Professor Bunkong Tuon and Professor Nicole Calandra are one of a handful of married couples at Union, both of whom studied comparative literature at the University of Massachusetts-Amherst. Professor Tuon works in the English department and Professor Calandra teaches freshmen preceptorial classes. They enjoy working together and being able to bounce ideas for paper topics and class discussion questions off of each other. Both emphasize that “A lot of [their] memories as husband and wife are connected to Schenectady and Union.” I sat down with the happy couple to ask them about married life at Union and I have to say that these two are adorable together.

Step 1:  The initial meeting and the subsequent dating…

Calandra: At University of Massachusetts-Amherst. I was studying comparative literature and he was a senior graduate student in the program.
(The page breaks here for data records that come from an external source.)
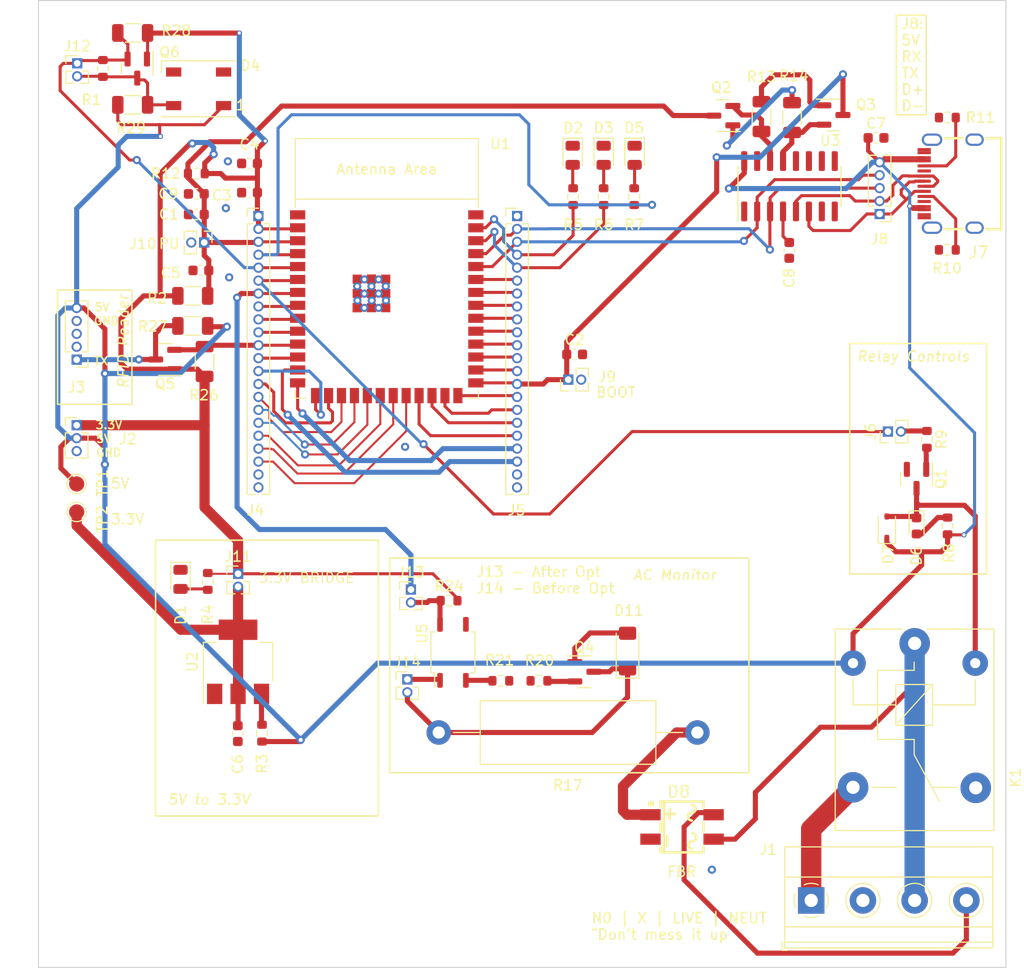
<source format=kicad_pcb>
(kicad_pcb (version 20221018) (generator pcbnew)

  (general
    (thickness 1.6)
  )

  (paper "A4")
  (layers
    (0 "F.Cu" signal)
    (31 "B.Cu" signal)
    (32 "B.Adhes" user "B.Adhesive")
    (33 "F.Adhes" user "F.Adhesive")
    (34 "B.Paste" user)
    (35 "F.Paste" user)
    (36 "B.SilkS" user "B.Silkscreen")
    (37 "F.SilkS" user "F.Silkscreen")
    (38 "B.Mask" user)
    (39 "F.Mask" user)
    (40 "Dwgs.User" user "User.Drawings")
    (41 "Cmts.User" user "User.Comments")
    (42 "Eco1.User" user "User.Eco1")
    (43 "Eco2.User" user "User.Eco2")
    (44 "Edge.Cuts" user)
    (45 "Margin" user)
    (46 "B.CrtYd" user "B.Courtyard")
    (47 "F.CrtYd" user "F.Courtyard")
    (48 "B.Fab" user)
    (49 "F.Fab" user)
    (50 "User.1" user)
    (51 "User.2" user)
    (52 "User.3" user)
    (53 "User.4" user)
    (54 "User.5" user)
    (55 "User.6" user)
    (56 "User.7" user)
    (57 "User.8" user)
    (58 "User.9" user)
  )

  (setup
    (stackup
      (layer "F.SilkS" (type "Top Silk Screen"))
      (layer "F.Paste" (type "Top Solder Paste"))
      (layer "F.Mask" (type "Top Solder Mask") (thickness 0.01))
      (layer "F.Cu" (type "copper") (thickness 0.035))
      (layer "dielectric 1" (type "core") (thickness 1.51) (material "FR4") (epsilon_r 4.5) (loss_tangent 0.02))
      (layer "B.Cu" (type "copper") (thickness 0.035))
      (layer "B.Mask" (type "Bottom Solder Mask") (thickness 0.01))
      (layer "B.Paste" (type "Bottom Solder Paste"))
      (layer "B.SilkS" (type "Bottom Silk Screen"))
      (copper_finish "None")
      (dielectric_constraints no)
    )
    (pad_to_mask_clearance 0)
    (pcbplotparams
      (layerselection 0x00010fc_ffffffff)
      (plot_on_all_layers_selection 0x0000000_00000000)
      (disableapertmacros false)
      (usegerberextensions false)
      (usegerberattributes true)
      (usegerberadvancedattributes true)
      (creategerberjobfile true)
      (dashed_line_dash_ratio 12.000000)
      (dashed_line_gap_ratio 3.000000)
      (svgprecision 4)
      (plotframeref false)
      (viasonmask false)
      (mode 1)
      (useauxorigin false)
      (hpglpennumber 1)
      (hpglpenspeed 20)
      (hpglpendiameter 15.000000)
      (dxfpolygonmode true)
      (dxfimperialunits true)
      (dxfusepcbnewfont true)
      (psnegative false)
      (psa4output false)
      (plotreference true)
      (plotvalue true)
      (plotinvisibletext false)
      (sketchpadsonfab false)
      (subtractmaskfromsilk false)
      (outputformat 1)
      (mirror false)
      (drillshape 1)
      (scaleselection 1)
      (outputdirectory "")
    )
  )

  (net 0 "")
  (net 1 "/CHIP_PU")
  (net 2 "GND")
  (net 3 "/BOOT_SEL")
  (net 4 "/+3.3V")
  (net 5 "/VBus")
  (net 6 "Net-(U3-V3)")
  (net 7 "Net-(D1-A)")
  (net 8 "Net-(D2-A)")
  (net 9 "Net-(D3-A)")
  (net 10 "unconnected-(D4-DOUT-Pad2)")
  (net 11 "/LEDs/DIN")
  (net 12 "Net-(D5-A)")
  (net 13 "Net-(D6-K)")
  (net 14 "Net-(D6-A)")
  (net 15 "Net-(D8-+)")
  (net 16 "/LIVE")
  (net 17 "/NEUTRAL")
  (net 18 "Net-(D11-K)")
  (net 19 "Net-(D11-A)")
  (net 20 "/N01")
  (net 21 "/NC1")
  (net 22 "/TX_RFID")
  (net 23 "unconnected-(J3-Pin_2-Pad2)")
  (net 24 "unconnected-(J3-Pin_3-Pad3)")
  (net 25 "/GPIO4")
  (net 26 "/DIN_3.3")
  (net 27 "/GPIO6")
  (net 28 "/AC_Mon_1")
  (net 29 "/GPIO15")
  (net 30 "/GPIO16")
  (net 31 "/GPIO17")
  (net 32 "/GPIO18")
  (net 33 "/GPIO8")
  (net 34 "/GPIO3")
  (net 35 "/GPIO46")
  (net 36 "/GPIO9")
  (net 37 "/GPIO10")
  (net 38 "/GPIO11")
  (net 39 "/GPIO12")
  (net 40 "/GPIO13")
  (net 41 "/GPIO14")
  (net 42 "unconnected-(J4-Pin_21-Pad21)")
  (net 43 "unconnected-(J4-Pin_22-Pad22)")
  (net 44 "/TXD0")
  (net 45 "/RXD0")
  (net 46 "/GPIO1")
  (net 47 "/GPIO2")
  (net 48 "/GPIO42")
  (net 49 "/GPIO41")
  (net 50 "/GPIO40")
  (net 51 "/GPIO39")
  (net 52 "/GPIO38")
  (net 53 "/GPIO37")
  (net 54 "/GPIO36")
  (net 55 "/GPIO35")
  (net 56 "/GPIO45")
  (net 57 "/GPIO48")
  (net 58 "/GPIO47")
  (net 59 "/GPIO21")
  (net 60 "/GPIO20")
  (net 61 "/GPIO19")
  (net 62 "Net-(J6-Pin_2)")
  (net 63 "Net-(J7-CC1)")
  (net 64 "Net-(J8-Pin_2)")
  (net 65 "Net-(J8-Pin_1)")
  (net 66 "unconnected-(J7-SBU1-PadA8)")
  (net 67 "Net-(J7-CC2)")
  (net 68 "unconnected-(J7-SBU2-PadB8)")
  (net 69 "Net-(Q1-B)")
  (net 70 "Net-(Q2-B)")
  (net 71 "/USB Interface/RTS")
  (net 72 "Net-(Q3-B)")
  (net 73 "/USB Interface/DTR")
  (net 74 "Net-(Q4-E)")
  (net 75 "Net-(U2-VI)")
  (net 76 "Net-(R21-Pad2)")
  (net 77 "unconnected-(U3-NC-Pad7)")
  (net 78 "unconnected-(U3-NC-Pad8)")
  (net 79 "unconnected-(U3-~{CTS}-Pad9)")
  (net 80 "unconnected-(U3-~{DSR}-Pad10)")
  (net 81 "unconnected-(U3-~{RI}-Pad11)")
  (net 82 "unconnected-(U3-~{DCD}-Pad12)")
  (net 83 "unconnected-(U3-R232-Pad15)")
  (net 84 "unconnected-(J1-Pin_2-Pad2)")
  (net 85 "Net-(J11-Pin_2)")
  (net 86 "Net-(J13-Pin_2)")
  (net 87 "Net-(J14-Pin_1)")

  (footprint "Custom:USB-C_SMD-TYPE-C-31-M-12" (layer "F.Cu") (at 204.4515 68 90))

  (footprint "Connector_PinHeader_1.27mm:PinHeader_1x02_P1.27mm_Vertical" (layer "F.Cu") (at 167.025 87.25 90))

  (footprint "TerminalBlock_Phoenix:TerminalBlock_Phoenix_MKDS-1,5-4-5.08_1x04_P5.08mm_Horizontal" (layer "F.Cu") (at 190.881 138.421))

  (footprint "LED_SMD:LED_0603_1608Metric" (layer "F.Cu") (at 201.227 101.625 -90))

  (footprint "Resistor_SMD:R_1206_3216Metric" (layer "F.Cu") (at 131.31 85.47 90))

  (footprint "Resistor_SMD:R_1206_3216Metric" (layer "F.Cu") (at 130.15 81.97 180))

  (footprint "Resistor_SMD:R_0603_1608Metric" (layer "F.Cu") (at 130.5 67 180))

  (footprint "Resistor_THT:R_Axial_DIN0617_L17.0mm_D6.0mm_P25.40mm_Horizontal" (layer "F.Cu") (at 179.705 121.92 180))

  (footprint "Connector_PinHeader_1.27mm:PinHeader_1x22_P1.27mm_Vertical" (layer "F.Cu") (at 162 71.17))

  (footprint "Resistor_SMD:R_0603_1608Metric" (layer "F.Cu") (at 136.95 121.985 -90))

  (footprint "Package_TO_SOT_SMD:SOT-23" (layer "F.Cu") (at 168.6075 115.951))

  (footprint "Capacitor_SMD:C_0603_1608Metric" (layer "F.Cu") (at 130.5 71.02 180))

  (footprint "Resistor_SMD:R_1206_3216Metric" (layer "F.Cu") (at 186 61.4 90))

  (footprint "Capacitor_SMD:C_0603_1608Metric" (layer "F.Cu") (at 130.95 76.52 180))

  (footprint "Resistor_SMD:R_1206_3216Metric" (layer "F.Cu") (at 124.25 60.25))

  (footprint "LED_SMD:LED_0805_2012Metric" (layer "F.Cu") (at 170.5 65.2075 -90))

  (footprint "Connector_PinHeader_1.27mm:PinHeader_1x02_P1.27mm_Vertical" (layer "F.Cu") (at 198.418 92.354 90))

  (footprint "Connector_PinHeader_1.27mm:PinHeader_1x02_P1.27mm_Vertical" (layer "F.Cu") (at 151.575 107.875))

  (footprint "Connector_PinHeader_1.27mm:PinHeader_1x02_P1.27mm_Vertical" (layer "F.Cu") (at 134.6 106.325))

  (footprint "LED_SMD:LED_0805_2012Metric" (layer "F.Cu") (at 173.54 65.2075 -90))

  (footprint "Resistor_SMD:R_0603_1608Metric" (layer "F.Cu") (at 155.321 108.966))

  (footprint "Connector_PinHeader_1.27mm:PinHeader_1x03_P1.27mm_Vertical" (layer "F.Cu") (at 118.75 91.73))

  (footprint "Connector_PinHeader_1.27mm:PinHeader_1x05_P1.27mm_Vertical" (layer "F.Cu") (at 197.6 70.975 180))

  (footprint "Resistor_SMD:R_0603_1608Metric" (layer "F.Cu") (at 167.5 69.27 90))

  (footprint "Resistor_SMD:R_0603_1608Metric" (layer "F.Cu") (at 204.25 74.5 180))

  (footprint "Package_TO_SOT_SMD:SOT-23" (layer "F.Cu") (at 201.227 97.0045 -90))

  (footprint "Package_TO_SOT_SMD:SOT-23" (layer "F.Cu") (at 182.25 61.3125 180))

  (footprint "Capacitor_SMD:C_0603_1608Metric" (layer "F.Cu") (at 130.5 69 180))

  (footprint "Capacitor_SMD:C_0603_1608Metric" (layer "F.Cu") (at 188.725 74.55 90))

  (footprint "TestPoint:TestPoint_Pad_D1.5mm" (layer "F.Cu") (at 118.75 97.5 -90))

  (footprint "LED_SMD:LED_0805_2012Metric" (layer "F.Cu") (at 128.948332 106.875 -90))

  (footprint "Connector_PinHeader_1.27mm:PinHeader_1x05_P1.27mm_Vertical" (layer "F.Cu") (at 118.75 85.29 180))

  (footprint "Resistor_SMD:R_0603_1608Metric" (layer "F.Cu") (at 160.401 116.84 180))

  (footprint "Capacitor_SMD:C_0603_1608Metric" (layer "F.Cu") (at 167.65 84.77))

  (footprint "Resistor_SMD:R_0603_1608Metric" (layer "F.Cu") (at 204.275 101.625 90))

  (footprint "LED_SMD:LED_WS2812B_PLCC4_5.0x5.0mm_P3.2mm" (layer "F.Cu") (at 130.725 58.675 180))

  (footprint "Resistor_SMD:R_0603_1608Metric" (layer "F.Cu") (at 204.25 61.5 180))

  (footprint "Resistor_SMD:R_0603_1608Metric" (layer "F.Cu") (at 202.243 93.116 -90))

  (footprint "Custom:MBS_L4.7-W3.8-P2.40-LS7.0-TL" (layer "F.Cu") (at 178.2 131.2))

  (footprint "Package_SO:SOP-4_3.8x4.1mm_P2.54mm" (layer "F.Cu") (at 155.702 114.046 90))

  (footprint "Relay_THT:Relay_SPDT_SANYOU_SRD_Series_Form_C" (layer "F.Cu") (at 201.041 113.157 -90))

  (footprint "Resistor_SMD:R_1206_3216Metric" (layer "F.Cu") (at 124.25 53.1875 180))

  (footprint "Resistor_SMD:R_1206_3216Metric" (layer "F.Cu")
    (tstamp 923073a6-6748-434a-89ed-8b75e31f6963)
  
... [192635 chars truncated]
</source>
We had the same office hours one particular term.  During our first office hours together, he complained about having to make small talk, but he kept talking to me anyway.

Tuon: She was easy to talk to. It took us about a year to “date.” We kept the relationship in secret because we didn’t want people to talk about us. We’re very shy people.

Both: Grad students could be somewhat gossipy.

 

Step 2: Gathering courage to propose to the lady

Calandra: We do a lot of hiking at places like Lisha Kill, Indian Kill, and Plotter Kill.

Tuon: I proposed at Lisha Kill. It was an excruciating time for me to find the right moment. She had 24 hours to get the final version of a paper ready for a conference.

Calandra: I was stressed out about the conference and didn’t want to go on the hike.

Tuon: I had the ring in my pocket for about a week and proposed by a creek. It’s such a blur because it was a scary thing to do. I jokingly said afterwards that if she said no, I would have pushed her into the stream. A lot of our memories as husband and wife are connected to Schenectady and Union.

 

Step 3:  Married life and living and working together at Union

Tuon: When we were graduate students, we made a promise to each other that whoever gets a job first, the other would follow. We didn’t want to be separated and only see each other during the holidays and at academic conferences. She is my center and provides stability and order. I got a job offer at Union  and she came along.

Calandra: I’m here because he’s here.

Tuon: Schenectady is equidistant from Boston and Allentown, where our families are from. Geographically, that’s perfect.